StarCraft also penetrated the academic life in South Korea. Cyber-universities have sprung up where students learn game-planning and other high-tech subjects, and that includes mastery of StarCraft. This becomes an appealing option for a lot of aspiring professional gamers as enrollment in such cyber-universities postpones mandatory military service.
This phenomenon is permeating outside of South Korea. The University of Florida approved last August 2010 a course called “21st Century Skills in StarCraft” that aims to “teach valuable 21st Century Skills through a hands-on approach.” The course posits that key StarCraft gaming skills such as critical thinking, problem solving, resource management, and adaptive decision making will translate into practical use beyond the game.
Moreover, scientific research are backing what the folks at South Korea and the University of Florida are on to. A study from the University of Rochester found that playing action video games conditions people to make the right decisions faster. In addition to the key finding, the study also found that playing video games improves a general skills such as multitasking, driving, reading small print, keeping track of friends in a crowd, and navigating around town. Korean professional gamers have been known to perform hundreds of game actions per minute.
Despite the boost StarCraft has provided to to South Korea’s grand cyber community, growing pains of a wired society have started to show.
Online addiction is a serious problem in South Korea– according to the government, about two million South Koreans — nearly one in 10 online users — are addicted to the Internet. In 2005, a man collapsed and died of exhaustion after playing a StarCraft almost non-stop for 50 hours. In a more shocking case, a man was sentenced to two years in prison after he and his wife allowed their three-month-old daughter to starve to death while they raised a virtual child in an Internet cafe.

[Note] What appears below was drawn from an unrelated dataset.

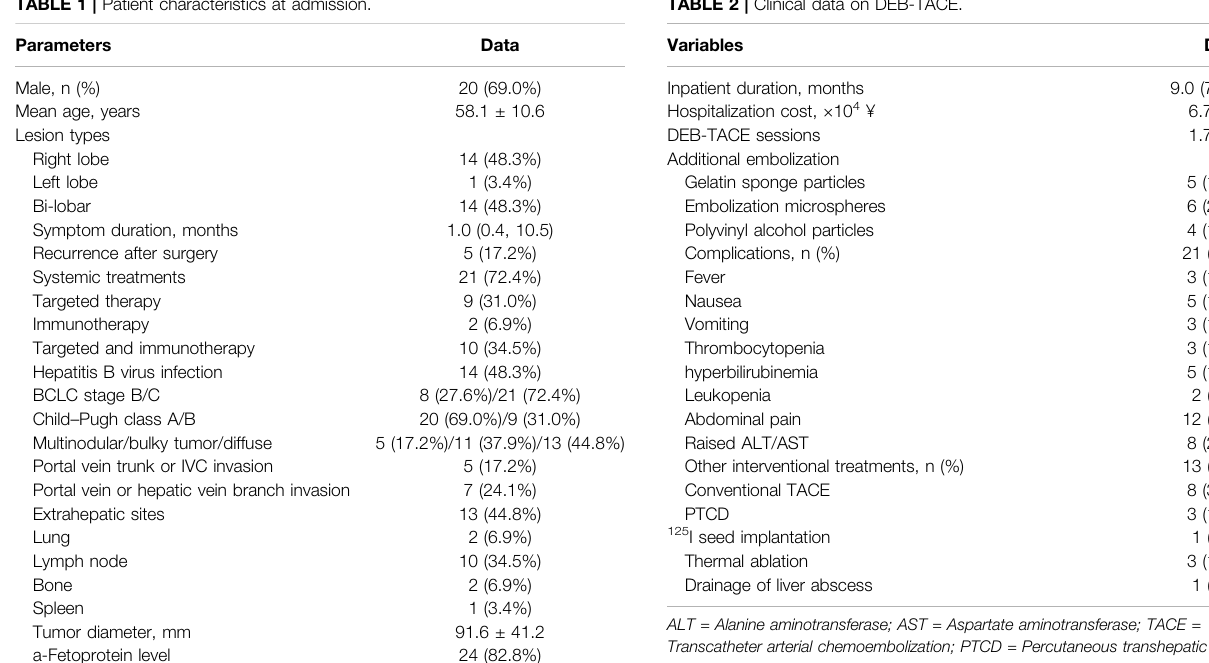
TABLE 1 | Patient characteristics at admission. TABLE 2 | Clinical data on DEB-TACE.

But Korean society is moving forward– the government has implemented measures such as controlled Internet connection for underage game players and a Korean medical research facility has been testing a drug called Bupropion that claims to reduce gaming addiction among StarCraft players. The Starcraft leagues continue to pour in money as they set a new records in giving the biggest prizes in gaming competition.
South Korea’s decade-long love affair with StarCraft can never be found elsewhere. It carries an intensity that borders on national passion and cultural obsession– from the smokey PC bangs to the grand big stadium gaming events, from sleek computer monitors to the television screen, from the Internet gaming addicts to the the glamorous professional video gamers.
With the release of StarCraft 2: Wings of Liberty last July 2010, StarCraft will continue to fascinate South Korea for years to come.